MI Rep. Tlaib to introduce a bill for utility bill debt relief
Congresswoman Rashida Tlaib plans to introduce a bill on Friday that would offer forgivable loans to people who have fallen behind on utility payments during the pandemic.
The measure put forth by the Detroit-area Congresswoman would allocate nearly 40 billion in federal funding to go towards debt owed on electricity, gas, water, and internet bills across the country, although Tlaib said she was moved to author the bill by her constituents.
"I saw firsthand many of my neighbors who are front line workers, many of my neighbors who didn't really have access to services that help get their children on the line so they can learn because of changes due to COVID,” she said. “More than 3,000 of my families [in my district] have been cut off from water access."
That’s despite a moratorium in Detroit that blocks water shutoffs through 2022 and a longstanding policy in neighboring Dearborn against turning off water for those who are delinquent on making payments. A state-wide water shutoff moratorium lapsed in April, along with similar bans in several other states.

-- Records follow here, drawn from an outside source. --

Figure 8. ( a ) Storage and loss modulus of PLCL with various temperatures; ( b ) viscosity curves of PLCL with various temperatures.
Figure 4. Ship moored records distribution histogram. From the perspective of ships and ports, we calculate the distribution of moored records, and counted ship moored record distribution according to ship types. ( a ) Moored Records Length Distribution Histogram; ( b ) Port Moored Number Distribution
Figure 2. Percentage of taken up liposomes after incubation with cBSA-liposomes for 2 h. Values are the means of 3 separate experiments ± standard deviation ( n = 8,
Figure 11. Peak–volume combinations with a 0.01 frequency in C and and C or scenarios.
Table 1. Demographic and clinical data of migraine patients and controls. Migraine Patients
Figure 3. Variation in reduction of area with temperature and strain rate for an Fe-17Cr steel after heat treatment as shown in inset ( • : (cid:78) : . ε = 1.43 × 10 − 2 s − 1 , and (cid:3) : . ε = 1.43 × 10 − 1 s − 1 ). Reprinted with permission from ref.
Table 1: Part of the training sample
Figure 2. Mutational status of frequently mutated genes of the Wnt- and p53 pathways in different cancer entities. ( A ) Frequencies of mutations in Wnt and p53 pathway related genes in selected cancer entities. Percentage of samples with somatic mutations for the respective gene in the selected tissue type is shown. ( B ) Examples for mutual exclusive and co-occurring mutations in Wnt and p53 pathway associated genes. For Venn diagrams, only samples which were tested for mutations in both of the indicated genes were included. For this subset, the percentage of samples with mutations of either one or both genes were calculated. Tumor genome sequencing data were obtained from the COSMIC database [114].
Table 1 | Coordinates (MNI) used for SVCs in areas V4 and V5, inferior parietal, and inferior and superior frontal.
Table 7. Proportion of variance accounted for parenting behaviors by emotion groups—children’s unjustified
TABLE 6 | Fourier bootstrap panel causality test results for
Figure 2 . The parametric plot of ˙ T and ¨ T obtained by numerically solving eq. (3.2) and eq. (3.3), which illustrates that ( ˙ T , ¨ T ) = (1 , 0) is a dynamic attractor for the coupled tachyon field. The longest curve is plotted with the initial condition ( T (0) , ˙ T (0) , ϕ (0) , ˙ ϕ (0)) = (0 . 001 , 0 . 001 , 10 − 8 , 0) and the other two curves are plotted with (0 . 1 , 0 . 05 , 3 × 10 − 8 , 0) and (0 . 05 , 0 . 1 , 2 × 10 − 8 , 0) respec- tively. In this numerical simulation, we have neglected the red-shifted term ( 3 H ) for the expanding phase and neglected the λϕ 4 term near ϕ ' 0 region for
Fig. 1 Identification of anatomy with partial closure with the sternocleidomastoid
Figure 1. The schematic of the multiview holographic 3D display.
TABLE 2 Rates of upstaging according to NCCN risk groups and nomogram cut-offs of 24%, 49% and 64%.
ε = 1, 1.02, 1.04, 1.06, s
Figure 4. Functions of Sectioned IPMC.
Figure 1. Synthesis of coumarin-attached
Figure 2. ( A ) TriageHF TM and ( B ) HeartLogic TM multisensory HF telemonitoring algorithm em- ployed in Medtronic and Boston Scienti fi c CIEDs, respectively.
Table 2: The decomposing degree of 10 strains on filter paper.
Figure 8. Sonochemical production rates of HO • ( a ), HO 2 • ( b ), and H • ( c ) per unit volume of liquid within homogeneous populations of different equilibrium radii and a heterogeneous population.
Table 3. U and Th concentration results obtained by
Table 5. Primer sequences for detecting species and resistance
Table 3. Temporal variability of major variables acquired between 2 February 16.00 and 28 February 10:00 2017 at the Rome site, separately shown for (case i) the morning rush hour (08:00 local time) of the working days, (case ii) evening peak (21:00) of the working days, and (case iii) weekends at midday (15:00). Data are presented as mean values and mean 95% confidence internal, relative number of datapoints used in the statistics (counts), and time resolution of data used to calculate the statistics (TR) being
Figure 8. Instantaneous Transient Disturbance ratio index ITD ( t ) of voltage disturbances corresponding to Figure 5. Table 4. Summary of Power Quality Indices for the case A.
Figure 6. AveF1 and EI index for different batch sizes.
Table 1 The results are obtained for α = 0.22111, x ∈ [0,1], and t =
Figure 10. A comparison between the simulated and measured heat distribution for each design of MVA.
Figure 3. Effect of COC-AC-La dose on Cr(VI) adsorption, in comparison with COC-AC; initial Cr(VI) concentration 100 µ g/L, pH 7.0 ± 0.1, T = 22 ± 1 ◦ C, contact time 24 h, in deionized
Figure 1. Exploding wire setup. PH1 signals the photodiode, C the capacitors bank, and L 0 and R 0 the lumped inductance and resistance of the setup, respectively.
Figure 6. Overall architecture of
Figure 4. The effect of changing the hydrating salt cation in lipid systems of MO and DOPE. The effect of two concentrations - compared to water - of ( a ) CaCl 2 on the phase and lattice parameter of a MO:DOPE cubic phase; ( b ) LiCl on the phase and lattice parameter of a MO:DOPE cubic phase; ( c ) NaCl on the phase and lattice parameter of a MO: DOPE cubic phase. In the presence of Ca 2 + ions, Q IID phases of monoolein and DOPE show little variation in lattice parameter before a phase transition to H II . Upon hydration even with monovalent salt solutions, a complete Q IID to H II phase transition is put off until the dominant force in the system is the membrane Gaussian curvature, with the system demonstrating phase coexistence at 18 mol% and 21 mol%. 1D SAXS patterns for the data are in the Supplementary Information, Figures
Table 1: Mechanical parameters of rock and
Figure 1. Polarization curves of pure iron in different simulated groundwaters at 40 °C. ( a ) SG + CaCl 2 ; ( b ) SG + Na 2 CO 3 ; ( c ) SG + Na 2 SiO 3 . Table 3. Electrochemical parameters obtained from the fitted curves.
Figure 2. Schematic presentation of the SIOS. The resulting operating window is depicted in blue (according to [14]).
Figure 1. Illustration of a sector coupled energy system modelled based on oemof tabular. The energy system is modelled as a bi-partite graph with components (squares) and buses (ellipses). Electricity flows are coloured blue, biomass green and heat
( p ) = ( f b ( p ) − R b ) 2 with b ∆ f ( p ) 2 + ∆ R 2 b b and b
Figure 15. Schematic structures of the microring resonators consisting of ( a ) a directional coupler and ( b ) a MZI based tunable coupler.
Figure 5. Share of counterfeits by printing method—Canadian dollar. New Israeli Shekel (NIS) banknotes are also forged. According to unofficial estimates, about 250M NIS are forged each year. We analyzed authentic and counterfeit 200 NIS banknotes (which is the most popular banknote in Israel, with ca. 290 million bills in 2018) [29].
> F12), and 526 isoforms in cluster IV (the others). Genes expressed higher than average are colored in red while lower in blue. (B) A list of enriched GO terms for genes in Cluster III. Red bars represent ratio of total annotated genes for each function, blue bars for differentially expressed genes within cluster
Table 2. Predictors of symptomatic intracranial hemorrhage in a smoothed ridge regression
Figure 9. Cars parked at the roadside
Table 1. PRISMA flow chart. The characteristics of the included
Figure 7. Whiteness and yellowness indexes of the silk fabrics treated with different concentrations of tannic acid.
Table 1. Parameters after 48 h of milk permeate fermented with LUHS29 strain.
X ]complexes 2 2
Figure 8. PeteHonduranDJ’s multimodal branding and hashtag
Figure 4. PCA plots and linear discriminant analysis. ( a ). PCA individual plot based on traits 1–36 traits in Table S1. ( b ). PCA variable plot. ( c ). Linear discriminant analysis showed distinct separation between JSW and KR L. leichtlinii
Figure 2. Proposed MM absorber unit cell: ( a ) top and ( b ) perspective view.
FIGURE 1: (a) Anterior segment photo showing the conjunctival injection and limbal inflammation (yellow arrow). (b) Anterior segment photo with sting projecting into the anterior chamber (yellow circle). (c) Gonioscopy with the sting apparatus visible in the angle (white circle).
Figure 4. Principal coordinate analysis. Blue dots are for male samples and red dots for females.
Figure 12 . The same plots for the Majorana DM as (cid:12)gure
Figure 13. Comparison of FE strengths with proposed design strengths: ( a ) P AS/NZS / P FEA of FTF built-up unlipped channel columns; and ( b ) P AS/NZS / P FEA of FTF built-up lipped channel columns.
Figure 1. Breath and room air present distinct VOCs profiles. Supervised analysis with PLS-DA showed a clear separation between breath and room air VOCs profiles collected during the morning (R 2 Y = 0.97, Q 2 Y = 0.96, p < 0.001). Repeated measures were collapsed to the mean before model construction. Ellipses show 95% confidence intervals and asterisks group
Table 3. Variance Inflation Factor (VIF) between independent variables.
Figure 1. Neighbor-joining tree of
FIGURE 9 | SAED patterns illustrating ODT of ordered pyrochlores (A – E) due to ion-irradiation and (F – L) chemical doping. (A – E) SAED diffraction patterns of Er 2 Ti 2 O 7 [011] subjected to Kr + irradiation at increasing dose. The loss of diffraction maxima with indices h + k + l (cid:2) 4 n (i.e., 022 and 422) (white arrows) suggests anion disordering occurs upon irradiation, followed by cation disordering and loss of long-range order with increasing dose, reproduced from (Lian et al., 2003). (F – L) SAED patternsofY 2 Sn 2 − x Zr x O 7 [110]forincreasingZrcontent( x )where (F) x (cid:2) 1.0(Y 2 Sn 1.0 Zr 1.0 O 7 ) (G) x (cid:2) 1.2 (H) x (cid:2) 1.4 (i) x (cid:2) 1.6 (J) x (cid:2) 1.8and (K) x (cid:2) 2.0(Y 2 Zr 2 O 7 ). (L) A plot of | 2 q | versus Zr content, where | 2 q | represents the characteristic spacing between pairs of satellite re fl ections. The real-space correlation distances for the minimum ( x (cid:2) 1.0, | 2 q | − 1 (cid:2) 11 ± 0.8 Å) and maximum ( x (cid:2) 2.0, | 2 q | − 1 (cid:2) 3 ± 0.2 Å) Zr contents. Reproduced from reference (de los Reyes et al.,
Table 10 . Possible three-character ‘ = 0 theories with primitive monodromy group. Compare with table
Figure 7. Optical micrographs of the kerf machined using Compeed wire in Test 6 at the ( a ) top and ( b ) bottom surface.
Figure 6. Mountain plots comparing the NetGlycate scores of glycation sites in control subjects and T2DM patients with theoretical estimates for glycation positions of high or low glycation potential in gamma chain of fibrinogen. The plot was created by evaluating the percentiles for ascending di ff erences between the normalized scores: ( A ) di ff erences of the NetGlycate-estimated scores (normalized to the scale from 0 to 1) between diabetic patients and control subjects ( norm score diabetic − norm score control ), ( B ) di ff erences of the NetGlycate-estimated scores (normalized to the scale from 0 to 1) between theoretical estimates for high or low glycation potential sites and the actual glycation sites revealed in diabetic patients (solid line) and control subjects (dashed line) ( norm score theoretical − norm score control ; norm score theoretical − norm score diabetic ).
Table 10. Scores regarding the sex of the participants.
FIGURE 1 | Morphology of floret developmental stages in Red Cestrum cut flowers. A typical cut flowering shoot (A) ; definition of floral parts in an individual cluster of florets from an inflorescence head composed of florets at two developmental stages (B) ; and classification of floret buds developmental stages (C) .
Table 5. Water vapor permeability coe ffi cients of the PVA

A study by two nonprofit organizations, the Natural Resources Defense Council and the People’s Water Board Coalition, found that 317,000 households in Michigan had fallen behind on water payments in November leaving up to 800,000 at risk of a shutoff.
Losing water is a concern not only for individual well-being, she said, but also public safety.
“[We’re] asking people to wash their hands, to be able to stay at home, not go to these public to try to stop the spread of this deadly virus, they can't do that if they don't have a home that has water, gas and light,” Tlaib told Michigan Radio.
The measure also includes broadband internet which she said has been “a lifeline for many families to access services” as well as necessary for students who are learning remotely.
There isn’t much data on power shut-offs across the country, but a study from the Center for Biological Diversity found that if average shut-offs from just three private companies were multiplied across the country, more than 3 million households could have faced a power shut-off during the pandemic due, for the most part, to nonpayment.